I have often sung the praises of Darabont’s 2007 The Mist adaptation. From the casting, to the interesting changes that Darabont made, the movie is a social conscious monster film that plays so deftly in the muddy mire of human fallibility that it is at once one of the better Stephen King adaptions ever made and a master stroke of Hitchcockian movie-making. I’m trying to go into this with an open mind and look at it as a world-building exercise, something that I think horror is starting to learn from.
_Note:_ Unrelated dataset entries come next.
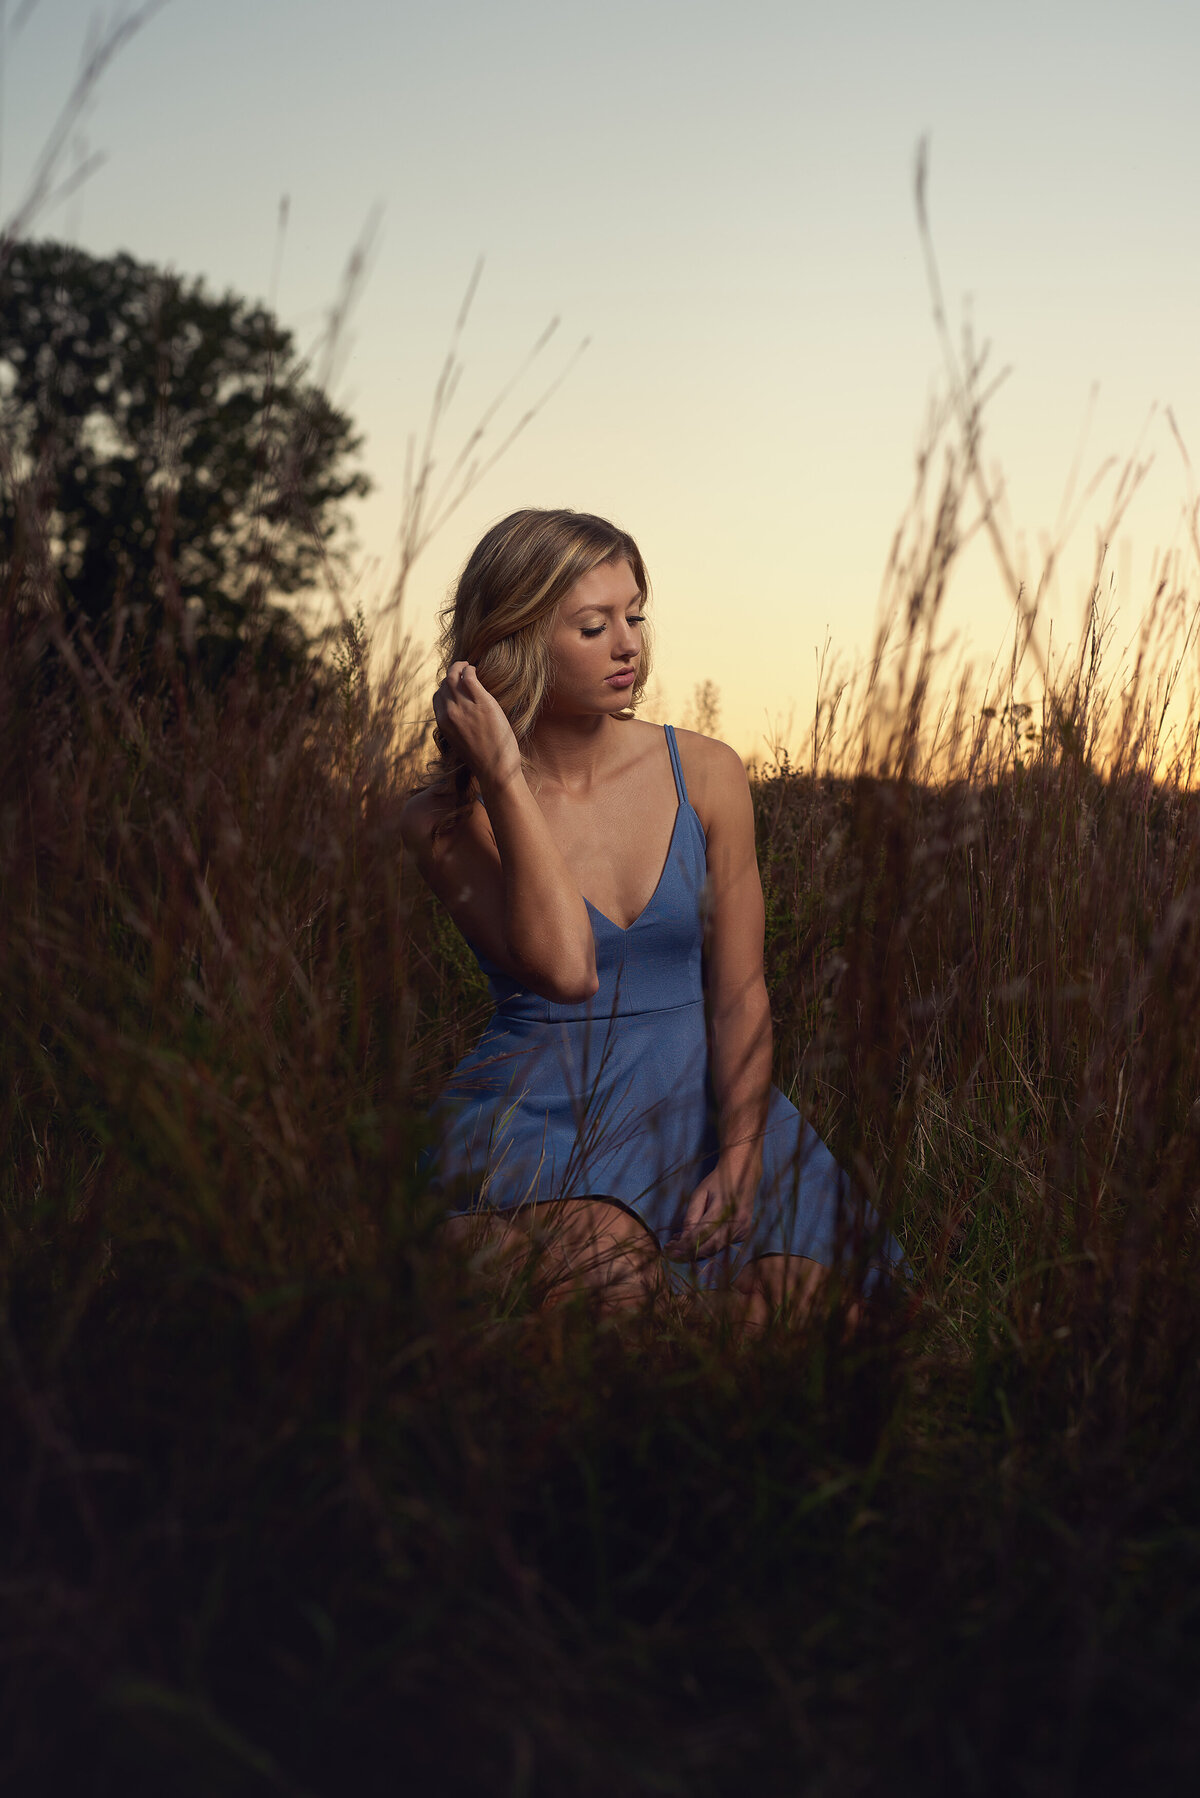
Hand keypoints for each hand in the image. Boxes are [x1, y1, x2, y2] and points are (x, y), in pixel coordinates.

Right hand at [433, 661, 521, 790]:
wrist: (496, 769)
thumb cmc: (483, 760)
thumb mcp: (461, 743)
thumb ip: (456, 728)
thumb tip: (461, 719)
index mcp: (443, 724)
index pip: (437, 697)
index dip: (445, 688)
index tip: (455, 685)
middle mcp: (450, 713)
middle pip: (444, 685)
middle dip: (451, 675)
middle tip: (461, 670)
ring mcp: (465, 707)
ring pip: (453, 677)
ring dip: (459, 667)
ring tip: (467, 666)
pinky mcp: (481, 702)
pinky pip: (469, 677)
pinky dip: (469, 669)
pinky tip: (474, 669)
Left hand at [663, 1165, 755, 1261]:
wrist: (741, 1174)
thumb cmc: (716, 1182)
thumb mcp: (699, 1194)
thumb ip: (691, 1217)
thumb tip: (682, 1239)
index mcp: (723, 1209)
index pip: (701, 1234)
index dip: (685, 1245)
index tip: (670, 1250)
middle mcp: (736, 1222)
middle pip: (710, 1247)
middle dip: (689, 1253)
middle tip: (671, 1253)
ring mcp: (743, 1229)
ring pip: (716, 1249)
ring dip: (697, 1251)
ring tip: (679, 1243)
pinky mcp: (744, 1233)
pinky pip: (723, 1244)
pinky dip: (708, 1245)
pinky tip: (695, 1240)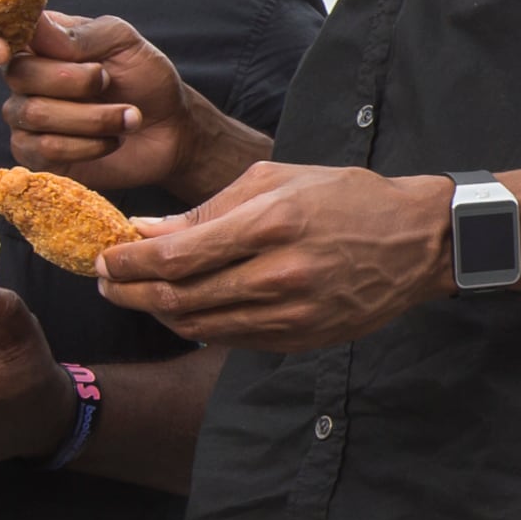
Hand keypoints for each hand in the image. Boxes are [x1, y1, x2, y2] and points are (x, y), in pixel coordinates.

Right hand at [0, 10, 264, 201]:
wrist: (171, 130)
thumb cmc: (145, 78)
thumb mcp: (123, 42)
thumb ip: (80, 35)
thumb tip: (34, 26)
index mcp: (37, 40)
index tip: (1, 50)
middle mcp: (23, 77)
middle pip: (16, 74)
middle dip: (72, 80)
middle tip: (108, 80)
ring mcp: (26, 117)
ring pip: (32, 113)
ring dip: (91, 116)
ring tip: (129, 115)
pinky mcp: (37, 155)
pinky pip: (42, 149)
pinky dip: (85, 145)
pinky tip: (111, 140)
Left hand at [94, 163, 452, 351]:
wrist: (418, 242)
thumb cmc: (346, 198)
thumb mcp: (277, 180)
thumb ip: (209, 208)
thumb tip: (147, 230)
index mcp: (272, 224)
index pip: (175, 256)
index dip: (126, 262)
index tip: (102, 257)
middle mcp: (280, 274)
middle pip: (177, 296)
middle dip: (127, 291)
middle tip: (105, 281)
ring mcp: (292, 314)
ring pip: (198, 324)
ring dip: (157, 311)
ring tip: (138, 293)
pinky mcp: (301, 338)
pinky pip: (230, 339)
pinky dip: (196, 324)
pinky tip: (184, 306)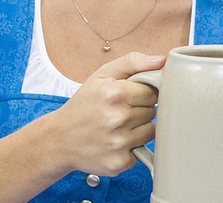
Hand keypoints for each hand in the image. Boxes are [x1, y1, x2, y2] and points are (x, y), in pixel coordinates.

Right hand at [51, 52, 164, 174]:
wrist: (60, 139)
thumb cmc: (84, 104)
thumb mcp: (102, 74)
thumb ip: (133, 62)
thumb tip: (163, 60)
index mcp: (114, 93)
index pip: (153, 91)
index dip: (144, 93)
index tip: (131, 96)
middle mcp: (117, 119)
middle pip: (152, 111)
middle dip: (141, 109)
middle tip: (121, 111)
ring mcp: (119, 143)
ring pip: (151, 131)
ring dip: (140, 128)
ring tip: (119, 126)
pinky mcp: (119, 162)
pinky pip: (143, 150)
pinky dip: (133, 146)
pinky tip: (117, 141)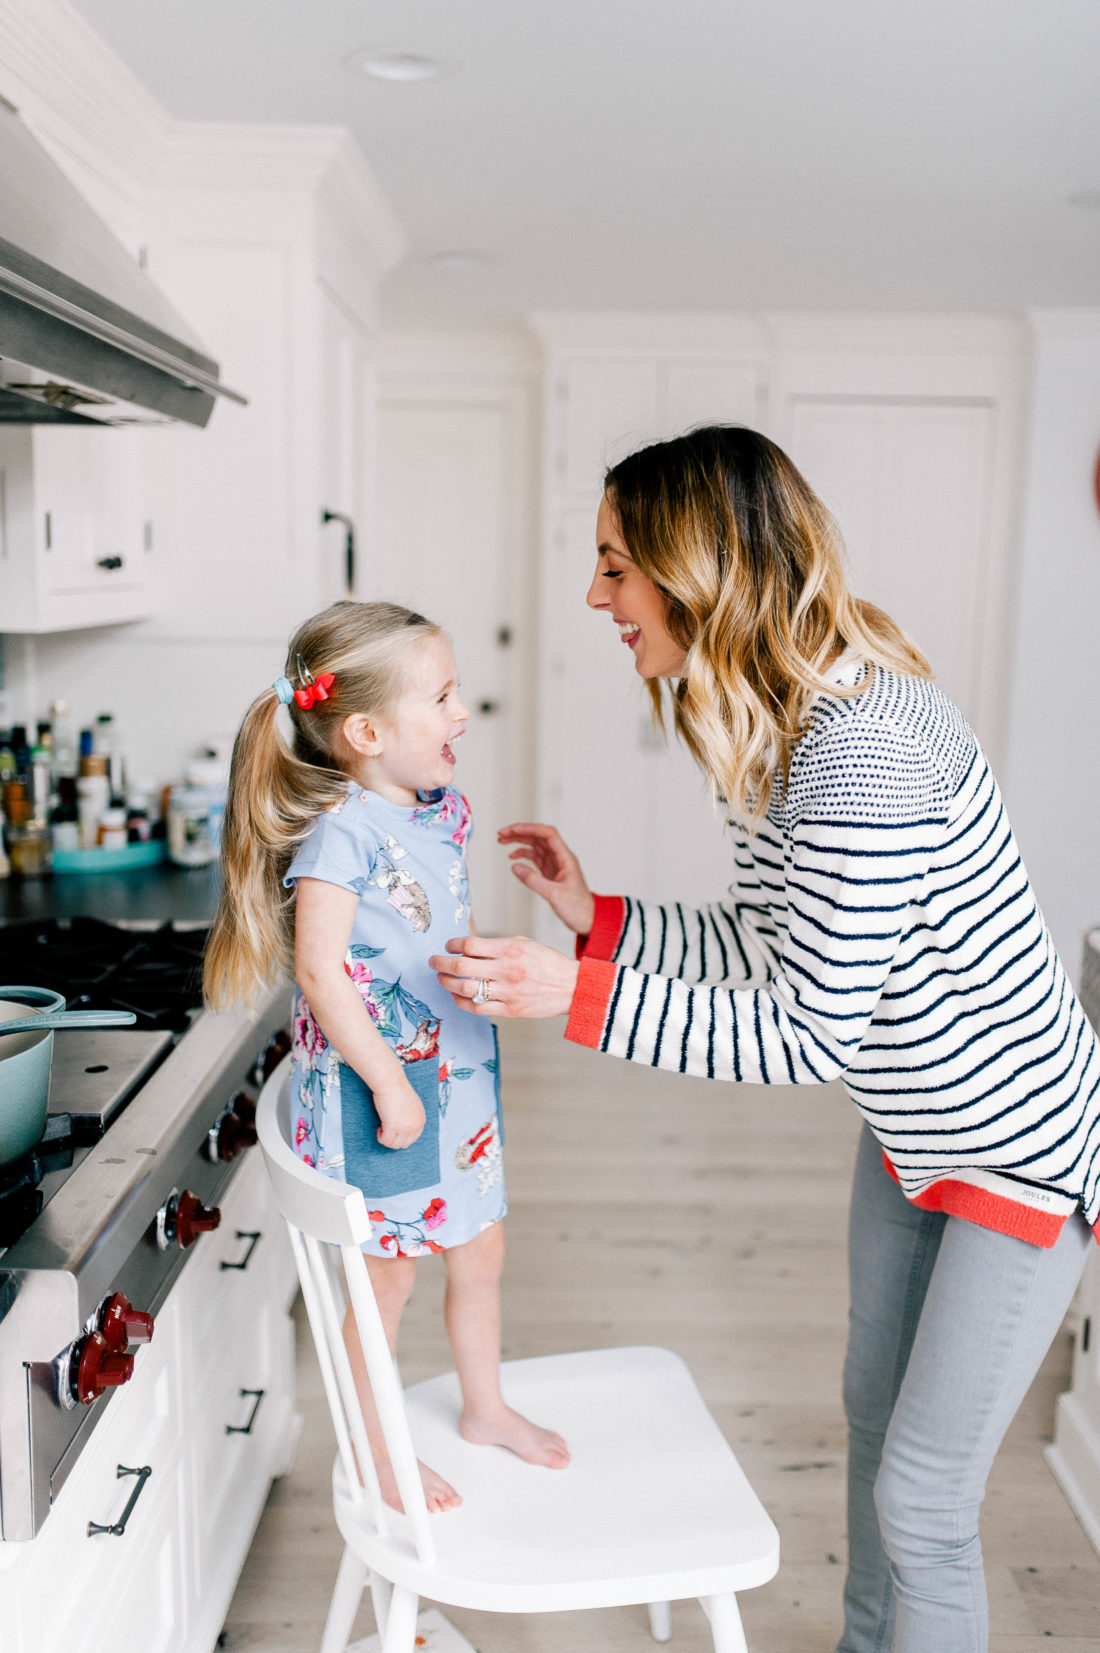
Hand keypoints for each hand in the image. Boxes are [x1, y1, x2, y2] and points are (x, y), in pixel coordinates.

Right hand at [371, 1074, 425, 1149]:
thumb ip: (410, 1117)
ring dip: (387, 1139)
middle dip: (394, 1140)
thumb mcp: (411, 1105)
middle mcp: (415, 1126)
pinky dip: (380, 1137)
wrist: (391, 1082)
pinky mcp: (392, 1127)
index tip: (394, 1132)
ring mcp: (405, 1128)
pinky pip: (385, 1141)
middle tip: (386, 1131)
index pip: (413, 1138)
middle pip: (404, 1144)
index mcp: (421, 1120)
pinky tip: (379, 1128)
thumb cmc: (398, 1089)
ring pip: (394, 1144)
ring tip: (382, 1129)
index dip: (402, 1137)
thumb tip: (402, 1128)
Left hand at [430, 934, 580, 1019]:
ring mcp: (508, 992)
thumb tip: (467, 945)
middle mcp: (507, 970)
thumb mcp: (524, 943)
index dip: (452, 944)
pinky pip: (477, 1008)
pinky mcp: (510, 1010)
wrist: (573, 987)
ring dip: (447, 983)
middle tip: (433, 962)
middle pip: (461, 967)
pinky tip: (456, 995)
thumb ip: (496, 944)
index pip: (470, 944)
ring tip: (442, 978)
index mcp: (511, 949)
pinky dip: (461, 1001)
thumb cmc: (548, 963)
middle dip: (441, 963)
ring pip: (465, 989)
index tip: (448, 946)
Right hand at [497, 821, 595, 935]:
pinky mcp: (551, 873)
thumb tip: (515, 866)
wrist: (589, 921)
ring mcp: (555, 865)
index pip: (547, 834)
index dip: (529, 829)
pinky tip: (513, 858)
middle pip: (539, 837)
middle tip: (502, 834)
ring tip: (502, 842)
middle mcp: (561, 858)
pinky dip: (523, 856)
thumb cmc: (578, 908)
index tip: (513, 830)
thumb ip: (533, 880)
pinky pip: (535, 859)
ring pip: (536, 846)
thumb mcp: (554, 895)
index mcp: (566, 858)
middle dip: (520, 833)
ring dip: (520, 842)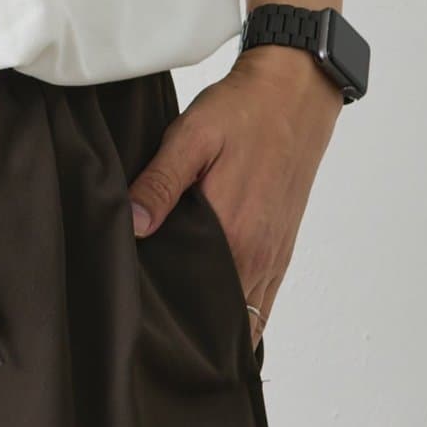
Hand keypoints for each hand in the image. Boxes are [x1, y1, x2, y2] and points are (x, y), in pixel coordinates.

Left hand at [126, 46, 343, 344]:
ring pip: (247, 316)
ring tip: (178, 332)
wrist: (294, 93)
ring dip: (218, 326)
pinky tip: (214, 314)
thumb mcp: (190, 137)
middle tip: (150, 333)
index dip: (172, 320)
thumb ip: (160, 184)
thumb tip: (133, 228)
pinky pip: (263, 300)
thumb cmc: (242, 112)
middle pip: (223, 318)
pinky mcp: (282, 247)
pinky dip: (242, 313)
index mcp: (234, 232)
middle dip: (191, 331)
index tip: (141, 324)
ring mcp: (274, 255)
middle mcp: (259, 254)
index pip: (200, 302)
So, check out what the good folks over at EW had to day about it below and give the brand spankin’ new trailer a watch!!!
from EW:
“In the new TV adaptation of Stephen King’s The Mist, the characters have as much to fear about what’s within themselves as they do the creature roaming through the fog.
Spike has released the first trailer for the series, which debuts June 22, and fans of the novella will notice it takes the premise – a strange vapor rolls in, and otherworldly predators are unleashed – and adds an entirely new cast of characters.
“I wanted to be respectful to the source material, but my feeling was there was already a great adaptation out there by Frank Darabont,” says show creator Christian Torpe, referring to the 2007 film with the infamous gut-punch ending.
“The novella is 200 pages and one location, and we needed to change that to make an ongoing series. But we wanted to remain faithful to the heart of the story,” he says.
Gone is the grocery store, where residents of a small town take shelter from the beasts outside and unleash the sinister qualities within themselves. The series will be spread out over several lockdown locations, including a church and a mall where hundreds have holed up against the monsters.
“But we are not just in the mall,” Torpe says. “We establish different little pressure cookers under the influence of whoever the leader would be in those locations. Each of them come up with different theories or beliefs about what’s going on. Eventually, the story lines will dovetail and turn into conflicts.”
Sex is also a much bigger theme in this version of the story – since it’s something that tends to provoke people’s dark sides.
SINS OF THE FLESH
One of the main characters, Eve Copeland (played by Alyssa Sutherland of Vikings), is a school teacher whose sex-ed class has sparked controversy in town – and revived old gossip about her past. “She was sort of a wild child, and the town still subliminally holds her sexuality against her. There’s a lot of misogyny under the surface.”
Eve’s husband, Kevin (Morgan Spector, from Person of Interest), is a prototypical nice guy. “He’s thismodern-dayy, liberal man,” Torpe says. “He believes in all the right values of kindness and forgiveness, but they’re easy values for him. He’s never been tested. I wanted to test: Does he have the courage of his convictions, or will he break under enough pressure?”
Their daughter, Alex (Gus Birney) has always played by the rules, unlike her mother, but she’s beginning to develop a rebellious streak just as a supernatural evil begins to waft into town.
Their neighbor is Nathalie Raven (Six Feet Under’s Frances Conroy), who has a kind of spiritual connection to them. She is part prophet, part wannabe martyr, and has what Torpe describes as “a twisted, almost mother-son relationship” with the local sheriff, Connor Heisel (played by Mad Men’s Darren Pettie.)
The sheriff’s son, Jay (Luke Cosgrove), is a high school football star accused of a violent crime – so even before the mist rolls in, the townsfolk are at odds with each other.
Lording over the trapped people at the mall is facility manager Gus Redman (The Wire’s Isiah Whitlock Jr.), who sees a chance to exert some real authority for a change. “He’s the guy who has gone as far as he can go in his life. He’s a bureaucrat and never felt he got the respect he deserved,” Torpe says. “With a good hundred survivors trapped in the mall, he tries to rise to the occasion and become the respected leader he always felt he was supposed to be. He’s trying to establish his own empire.”